Task description => Identify each line below that contains the string "photo", and copy those lines. Matches must have the same case.

----- Provided data

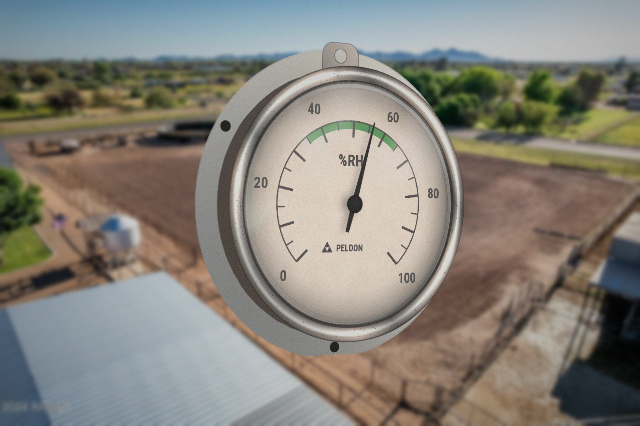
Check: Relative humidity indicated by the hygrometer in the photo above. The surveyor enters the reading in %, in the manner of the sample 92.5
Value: 55
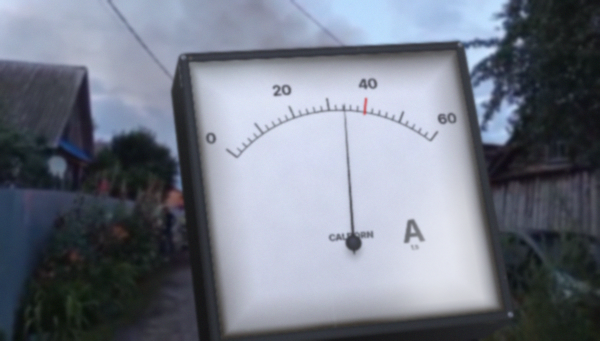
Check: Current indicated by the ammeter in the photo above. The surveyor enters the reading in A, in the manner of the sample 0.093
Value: 34
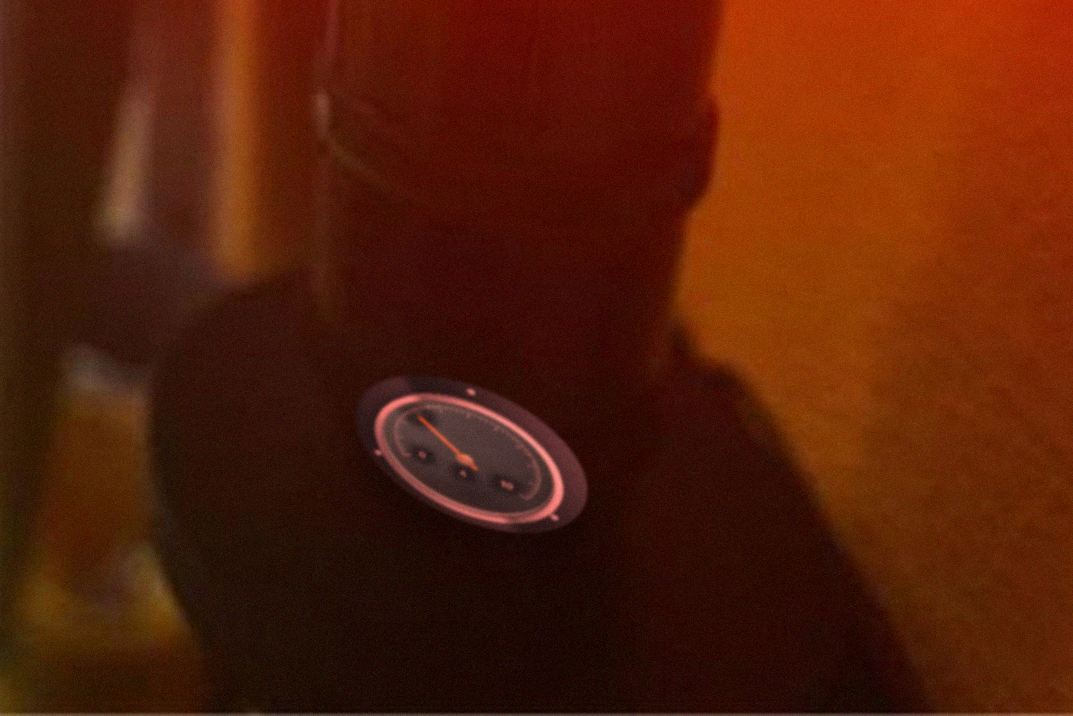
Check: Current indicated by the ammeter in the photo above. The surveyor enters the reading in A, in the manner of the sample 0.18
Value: 3
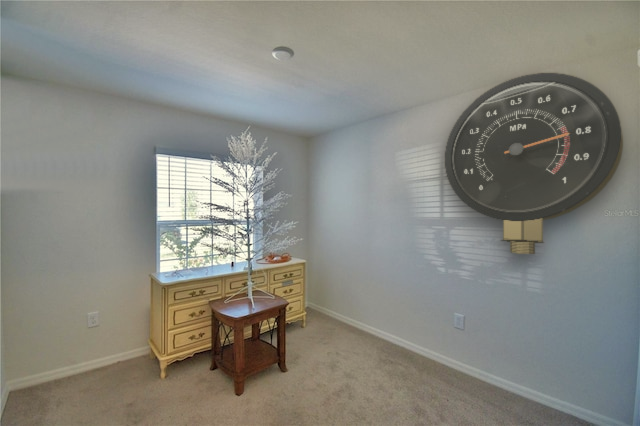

----------

Exercise output =>
Check: Relative humidity indicated by the hygrometer in the photo above. The surveyor enters the reading in %, in the manner of the sample 92.5
Check: Current indicated by the ammeter in the photo above. The surveyor enters the reading in A, in the manner of the sample 0.093
Check: Current indicated by the ammeter in the photo above. The surveyor enters the reading in A, in the manner of the sample 0.18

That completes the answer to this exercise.